Where will people get their news once the last of the television and internet news resources are shut down? For now, they are turning to social networks. Recently unemployed reporters have been blogging the war in Ukraine, their first-hand reporting mixing with that of people who have never worked as journalists but are moved to bear witness to historic events. In the near-total absence of traditional media to sort through and highlight the best of these sources, social networks provide an increasingly unreliable cross-section of news and opinions.
But even this mix of variously distorted views will come to seem like a luxury once Russia shuts off access to the big international social networks. A recently enacted law, which goes into effect on Aug. 1, will mandate that any social network or e-mail service operating in Russia collect exhaustive information on users’ identities and activities, and store the data on servers housed in the country, or else be shut down. That probably means Russians will lose access to Facebook and Twitter, along with services such as Skype and Gmail, later this summer, and have to rely on homegrown services (something many Russian tech entrepreneurs are quite happy about).
There will probably come a moment when only a single independent media outlet survives. More likely than not, it will be the weekly print magazine New Times.
Larger media once known for their fierce independence have struck various compromises with the authorities. The radio station Echo Moskvy, for example, has carefully balanced its few outspoken anti-Kremlin commentators with a line-up of pro-Kremlin and more-nationalist-than-the-Kremlin voices—and frequently renegotiates the exact ratio with the Kremlin itself. The newspaper Novaya Gazeta, known for its daring investigative work, has for years enjoyed the protection of the Moscow mayor, and has in exchange stayed out of city politics. Both Ekho Moskvy and Novaya Gazeta rent office space from the city at a nice discount.
By contrast, the New Times has consistently refused to negotiate or compromise. As a result, the magazine, housed in cramped quarters it rents from a small private company, has stayed lean and fierce. This has made it poor, but also virtually impervious to political pressure—and very good at keeping costs down.
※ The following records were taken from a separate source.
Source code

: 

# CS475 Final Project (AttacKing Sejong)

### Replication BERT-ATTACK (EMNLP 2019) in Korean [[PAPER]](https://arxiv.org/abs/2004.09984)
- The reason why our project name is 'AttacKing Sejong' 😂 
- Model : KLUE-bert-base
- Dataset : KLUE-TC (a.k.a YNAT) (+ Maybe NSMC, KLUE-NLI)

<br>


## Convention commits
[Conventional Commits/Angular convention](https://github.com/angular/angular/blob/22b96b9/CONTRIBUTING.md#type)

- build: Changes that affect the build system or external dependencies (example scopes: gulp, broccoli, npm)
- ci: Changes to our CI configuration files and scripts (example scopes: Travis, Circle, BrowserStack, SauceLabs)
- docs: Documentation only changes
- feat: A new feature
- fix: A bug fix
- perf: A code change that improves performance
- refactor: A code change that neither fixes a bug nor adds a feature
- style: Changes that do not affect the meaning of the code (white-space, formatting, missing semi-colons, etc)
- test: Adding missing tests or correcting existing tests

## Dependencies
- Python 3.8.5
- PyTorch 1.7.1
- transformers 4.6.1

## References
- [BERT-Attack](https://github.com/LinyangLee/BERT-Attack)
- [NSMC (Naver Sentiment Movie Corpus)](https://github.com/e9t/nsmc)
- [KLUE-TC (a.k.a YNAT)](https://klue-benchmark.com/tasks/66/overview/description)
The magazine hasn’t seen a paid ad in years, but a successful subscription campaign last fall raised $1 million—enough to keep it going through the middle of this year, according to Yevgenia Albats, its editor-in-chief and publisher.
But how would the last remaining independent publication function in an environment where all other media are controlled by the state? On May 19, Albats called a meeting of the New Times’ staff editors and writers, and a broader circle of freelancers, to discuss just that. “State propaganda has become so crude and so overwhelming that it’s not clear what we can possibly do to counteract it,” she told them, as she later related to me. ”‘We are living through a time when everything is either black or white. State propaganda offers simple solutions: ‘Crimea is ours and those who disagree are the fifth column and traitors.’ Blunt statements like those seem to call for equally blunt responses. A more complicated kind of journalism works for those who are receptive to arguments rather than slogans, but that’s preaching to the converted.”
The assembled group debated possible strategies for several hours. In the end, they concluded that balanced, fact-based reporting was still the best tool available to any publication, including their own. They resolved to attempt to practice good journalism for as long as they are able; they did not talk about how long that might be.